The biggest religion in Africa isn't islam, it's Christianity. Meanwhile, the
biggest religion in Asia is Islam and it does just fine. The middle east's
problem's aren't religious, they're political. Nationalism and geopolitical
conflicts get wrapped into the most convenient us vs them wrappingpaper
available, in the middle east it's often religion. But let's be frank here,
Saudi Arabia and Iran aren't in conflict because they believe in a radically
different way of religious life.

Your stuff about unification conveniently skips over the part where China sped
past every other poor country in large part because it was unified and could
move in one direction.

Rwanda is tricky... it's probably home to the absolute worst tragedy in my
lifetime. 70% of a peoples was eradicated. Beyond that, it's still dirt-poor,
90% of the population is engaged in subsistence farming, 80% live on less than
$3 a day, 60% less than $1.90. I assume you're referencing to economic growth
which has been really nice, but it's tricky to see it separate from the
foreign aid which represents 30-40% of the budget. It's not particularly hard
to improve income levels from $1.90 a day to $2 if you're pouring in $100 of
foreign aid per person per year and lots more financing. (a great playing
ground for Chinese companies to build an economy indeed.)

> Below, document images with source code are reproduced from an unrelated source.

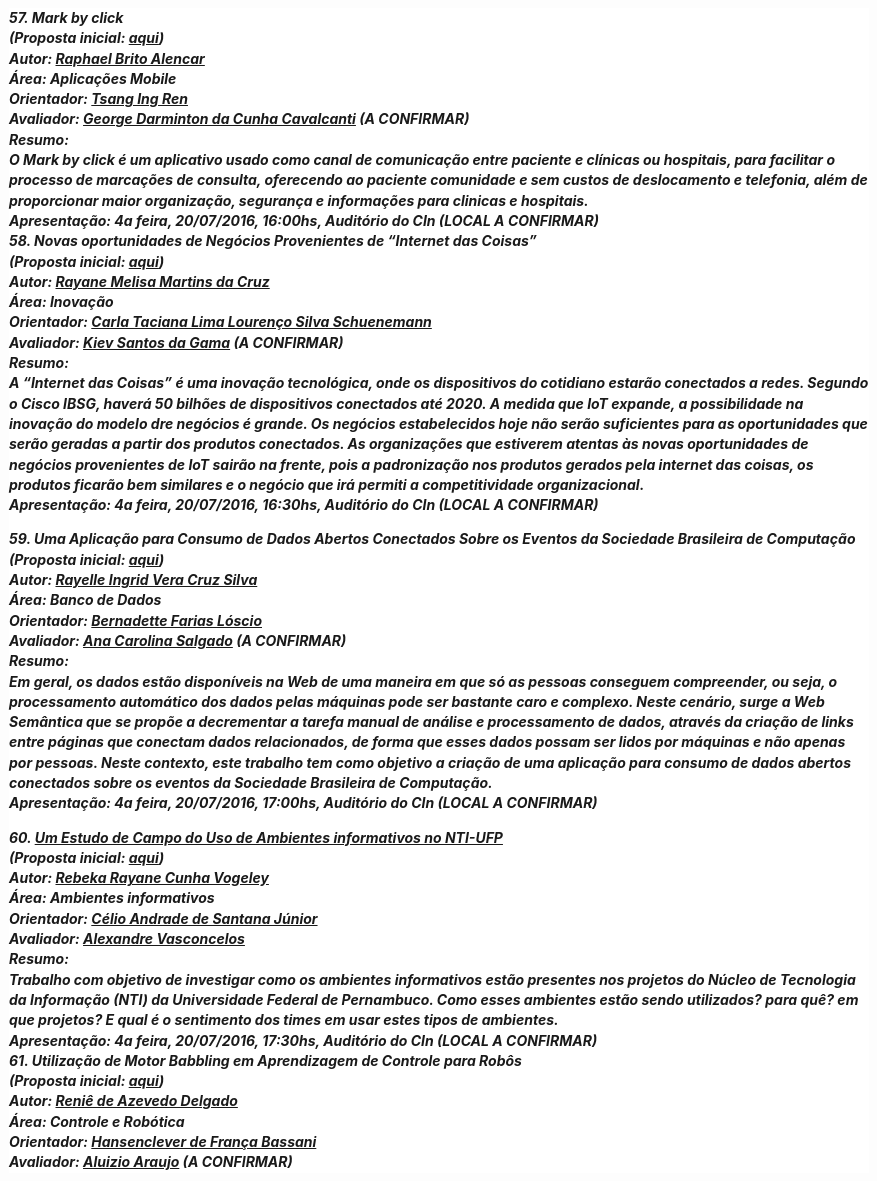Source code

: ***57\. Mark by click***  
   ***(Proposta inicial: [aqui](http://www.cin.ufpe.br/~tg/2016-1/rba4-proposta.pdf))***   
   ***Autor: [Raphael Brito Alencar](http://www.cin.ufpe.br/~rba4)***  
   ***Área: Aplicações Mobile***  
   ***Orientador: [Tsang Ing Ren](http://www.cin.ufpe.br/~tir)***  
   ***Avaliador: [George Darminton da Cunha Cavalcanti](http://www.cin.ufpe.br/~gdcc) (A CONFIRMAR)***  
   ***Resumo:***  
***O Mark by click é um aplicativo usado como canal de comunicação entre paciente e clínicas ou hospitais, para facilitar o processo de marcações de consulta, oferecendo ao paciente comunidade e sem custos de deslocamento e telefonia, além de proporcionar maior organização, segurança e informações para clinicas e hospitais.***  
   ***Apresentação: 4a feira, 20/07/2016, 16:00hs, Auditório do CIn (LOCAL A CONFIRMAR)***  
***58\. Novas oportunidades de Negócios Provenientes de “Internet das Coisas”***  
   ***(Proposta inicial: [aqui](http://www.cin.ufpe.br/~tg/2016-1/rmmc-proposta.pdf))***   
   ***Autor: [Rayane Melisa Martins da Cruz](http://www.cin.ufpe.br/~rmmc)***  
   ***Área: Inovação***  
   ***Orientador: [Carla Taciana Lima Lourenço Silva Schuenemann](http://www.cin.ufpe.br/~ctllss)***  
   ***Avaliador: [Kiev Santos da Gama](http://www.cin.ufpe.br/~kiev) (A CONFIRMAR)***  
   ***Resumo:***  
***A “Internet das Coisas” é uma inovação tecnológica, onde os dispositivos do cotidiano estarão conectados a redes. Segundo o Cisco IBSG, haverá 50 bilhões de dispositivos conectados até 2020\. A medida que IoT expande, a possibilidade na inovação do modelo dre negócios é grande. Os negócios estabelecidos hoje não serão suficientes para as oportunidades que serão geradas a partir dos produtos conectados. As organizações que estiverem atentas às novas oportunidades de negócios provenientes de IoT sairão na frente, pois a padronização nos produtos gerados pela internet das coisas, os produtos ficarão bem similares e o negócio que irá permiti a competitividade organizacional.***  
   ***Apresentação: 4a feira, 20/07/2016, 16:30hs, Auditório do CIn (LOCAL A CONFIRMAR)***

***59\. Uma Aplicação para Consumo de Dados Abertos Conectados Sobre os Eventos da Sociedade Brasileira de Computação***  
   ***(Proposta inicial: [aqui](http://www.cin.ufpe.br/~tg/2016-1/rivcs-proposta.pdf))***   
   ***Autor: [Rayelle Ingrid Vera Cruz Silva](http://www.cin.ufpe.br/~rivcs)***  
   ***Área: Banco de Dados***  
   ***Orientador: [Bernadette Farias Lóscio](http://www.cin.ufpe.br/~fdfd)***  
   ***Avaliador: [Ana Carolina Salgado](http://www.cin.ufpe.br/~acs) (A CONFIRMAR)***  
   ***Resumo:***  
***Em geral, os dados estão disponíveis na Web de uma maneira em que só as pessoas conseguem compreender, ou seja, o processamento automático dos dados pelas máquinas pode ser bastante caro e complexo. Neste cenário, surge a Web Semântica que se propõe a decrementar a tarefa manual de análise e processamento de dados, através da criação de links entre páginas que conectam dados relacionados, de forma que esses dados possam ser lidos por máquinas e não apenas por pessoas. Neste contexto, este trabalho tem como objetivo a criação de uma aplicação para consumo de dados abertos conectados sobre os eventos da Sociedade Brasileira de Computação.***  
   ***Apresentação: 4a feira, 20/07/2016, 17:00hs, Auditório do CIn (LOCAL A CONFIRMAR)***

***60\. [Um Estudo de Campo do Uso de Ambientes informativos no NTI-UFP](http://www.cin.ufpe.br/~tg/2016-1/rrcv.pdf)***  
   ***(Proposta inicial: [aqui](http://www.cin.ufpe.br/~tg/2016-1/rrcv-proposta.pdf))***   
   ***Autor: [Rebeka Rayane Cunha Vogeley](http://www.cin.ufpe.br/~rrcv)***  
   ***Área: Ambientes informativos***  
   ***Orientador: [Célio Andrade de Santana Júnior](http://www.cin.ufpe.br/~casj)***  
   ***Avaliador: [Alexandre Vasconcelos](http://www.cin.ufpe.br/~amlv)***  
   ***Resumo:***  
***Trabalho com objetivo de investigar como os ambientes informativos estão presentes nos projetos do Núcleo de Tecnologia da Informação (NTI) da Universidade Federal de Pernambuco. Como esses ambientes estão sendo utilizados? para quê? em que projetos? E qual é o sentimento dos times em usar estes tipos de ambientes.***  
   ***Apresentação: 4a feira, 20/07/2016, 17:30hs, Auditório do CIn (LOCAL A CONFIRMAR)***  
***61\. Utilização de Motor Babbling em Aprendizagem de Controle para Robôs***  
   ***(Proposta inicial: [aqui](http://www.cin.ufpe.br/~tg/2016-1/rad-proposta.pdf))***   
   ***Autor: [Reniê de Azevedo Delgado](http://www.cin.ufpe.br/~rad)***  
   ***Área: Controle e Robótica***  
   ***Orientador: [Hansenclever de França Bassani](http://www.cin.ufpe.br/~hfb)***  
   ***Avaliador: [Aluizio Araujo](http://www.cin.ufpe.br/~aluizioa) (A CONFIRMAR)***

Beyond that, there are 25 different countries who've had at least 75% of the
average growth rate of Rwanda in the past 10 years, its economic growth has
been great but things have actually gotten quite a bit better in Africa across
the board. When Rwanda's foreign aid was temporarily cut a few years ago after
accusations of aiding rebels the growth rate halved.

I don't see the Rwanda (0.9% of Africa's population) necessarily as a model
for the rest (99.1%) of Africa.

Agreed on all your other points.

------
puranjay
Lots of very promising ideas here.

I particularly like this one: [http://twigafoods.com/](http://twigafoods.com/)

We're so focused on solving the middle class problems in my country (India)
that we've forgotten about the problems lower class people serving the middle
class go through.

------
ge96
Could they put solar panels everywhere in Africa and sell power to other
continents by undersea cables like internet that would be interesting.